Il avait médité sa phrase, il l’avait arrondie, polie, rythmée ; c’était un chef-d’œuvre de prudence et de transitions, de tournures fines et de délicatesse ; mais la colère avait emporté la rhétorique.

Emma, renonçant à avoir aucun détail, quitta donc la pharmacie ; car M. Homais avait repris le cours de ses vitupérations. Il se calmait cependant, et, à présent, il grommelait d’un ton paterne, tout en s’éventant avec son bonnet grec :

— Ce n’est pas que je désapprouve entièrement l’ouvrage ! L’auteur était médecin. Il y a là-dedans certains côtés scientifiques qu’il n’est pas mal à un homme de connaître et, j’oserais dire, qu’il faut qu’un homme connaisse. Mais plus tard, plus tard ! Attends du moins que tu sois homme toi-même et que ton tempérament soit fait.

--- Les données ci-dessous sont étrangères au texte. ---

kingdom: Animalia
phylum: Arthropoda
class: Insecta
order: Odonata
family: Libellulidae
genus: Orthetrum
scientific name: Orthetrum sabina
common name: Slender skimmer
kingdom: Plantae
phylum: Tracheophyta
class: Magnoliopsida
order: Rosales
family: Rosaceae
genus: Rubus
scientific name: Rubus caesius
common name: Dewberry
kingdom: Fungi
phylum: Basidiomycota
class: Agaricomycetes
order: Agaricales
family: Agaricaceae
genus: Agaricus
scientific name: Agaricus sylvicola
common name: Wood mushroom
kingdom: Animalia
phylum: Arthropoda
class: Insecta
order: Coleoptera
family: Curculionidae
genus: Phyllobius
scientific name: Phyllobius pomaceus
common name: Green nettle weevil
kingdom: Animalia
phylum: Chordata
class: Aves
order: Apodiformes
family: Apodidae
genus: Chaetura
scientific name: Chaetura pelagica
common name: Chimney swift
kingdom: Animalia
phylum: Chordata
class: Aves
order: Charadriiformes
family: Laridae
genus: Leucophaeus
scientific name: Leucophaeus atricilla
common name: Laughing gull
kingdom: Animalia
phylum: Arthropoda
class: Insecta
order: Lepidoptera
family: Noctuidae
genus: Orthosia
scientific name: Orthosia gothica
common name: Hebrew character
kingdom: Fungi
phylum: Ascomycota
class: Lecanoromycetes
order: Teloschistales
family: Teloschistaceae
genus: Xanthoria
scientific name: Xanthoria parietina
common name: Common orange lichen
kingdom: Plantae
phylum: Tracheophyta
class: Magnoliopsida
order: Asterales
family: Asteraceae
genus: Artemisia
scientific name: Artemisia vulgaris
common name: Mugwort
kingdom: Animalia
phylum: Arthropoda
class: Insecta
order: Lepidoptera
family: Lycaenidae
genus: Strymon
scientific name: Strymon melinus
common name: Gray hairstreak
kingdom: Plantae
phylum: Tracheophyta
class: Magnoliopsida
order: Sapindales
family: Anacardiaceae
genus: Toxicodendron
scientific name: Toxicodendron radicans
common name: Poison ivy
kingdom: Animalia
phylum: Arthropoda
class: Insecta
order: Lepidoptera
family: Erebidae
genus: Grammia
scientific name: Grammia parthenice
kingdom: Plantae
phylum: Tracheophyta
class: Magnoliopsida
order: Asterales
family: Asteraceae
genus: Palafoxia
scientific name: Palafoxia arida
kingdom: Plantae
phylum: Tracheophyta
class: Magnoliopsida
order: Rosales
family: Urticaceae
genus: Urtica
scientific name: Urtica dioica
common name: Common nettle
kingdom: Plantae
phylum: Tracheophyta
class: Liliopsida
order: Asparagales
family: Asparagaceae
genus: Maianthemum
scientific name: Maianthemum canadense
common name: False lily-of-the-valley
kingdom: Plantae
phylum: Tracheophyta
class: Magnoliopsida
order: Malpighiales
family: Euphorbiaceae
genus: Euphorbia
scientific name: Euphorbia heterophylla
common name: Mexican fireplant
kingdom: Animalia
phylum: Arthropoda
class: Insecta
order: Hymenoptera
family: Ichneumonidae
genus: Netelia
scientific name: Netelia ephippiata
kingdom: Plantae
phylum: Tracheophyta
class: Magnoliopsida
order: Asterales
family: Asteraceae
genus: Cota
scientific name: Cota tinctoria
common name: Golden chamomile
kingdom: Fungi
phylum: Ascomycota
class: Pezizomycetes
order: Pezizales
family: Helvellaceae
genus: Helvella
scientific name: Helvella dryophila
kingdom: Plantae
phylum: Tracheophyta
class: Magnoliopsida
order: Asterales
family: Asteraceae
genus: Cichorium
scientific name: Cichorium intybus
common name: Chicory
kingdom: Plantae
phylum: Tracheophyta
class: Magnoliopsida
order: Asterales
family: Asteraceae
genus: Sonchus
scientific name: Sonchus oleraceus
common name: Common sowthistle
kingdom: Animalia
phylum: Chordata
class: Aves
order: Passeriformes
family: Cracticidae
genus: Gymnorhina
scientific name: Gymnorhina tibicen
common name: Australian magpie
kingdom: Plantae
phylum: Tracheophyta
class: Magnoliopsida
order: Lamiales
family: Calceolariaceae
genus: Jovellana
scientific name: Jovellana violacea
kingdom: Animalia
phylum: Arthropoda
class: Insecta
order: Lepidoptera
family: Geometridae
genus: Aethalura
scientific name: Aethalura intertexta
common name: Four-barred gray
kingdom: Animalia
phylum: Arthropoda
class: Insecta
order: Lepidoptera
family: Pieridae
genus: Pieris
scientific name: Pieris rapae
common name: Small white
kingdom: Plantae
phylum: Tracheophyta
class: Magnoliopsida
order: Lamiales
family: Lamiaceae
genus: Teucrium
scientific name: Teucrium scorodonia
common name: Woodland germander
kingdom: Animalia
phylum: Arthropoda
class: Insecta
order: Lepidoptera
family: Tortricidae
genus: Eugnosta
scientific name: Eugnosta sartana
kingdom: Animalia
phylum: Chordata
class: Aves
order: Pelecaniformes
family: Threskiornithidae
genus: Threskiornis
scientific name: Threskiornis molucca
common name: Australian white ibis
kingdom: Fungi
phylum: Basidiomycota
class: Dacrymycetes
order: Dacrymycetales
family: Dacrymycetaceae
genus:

Au coup de marteau d’Emma, Charles, qui l’attendait, s’avança les bras ouverts et lui dit avec des larmes dans la voix :

— Ah ! ma chère amie…

Et il s’inclina doucement pour l’embrasser. Mais, au contact de ses lèvres, le souvenir de l’autre la saisit, et elle se passa la main sur son visage en frissonnant.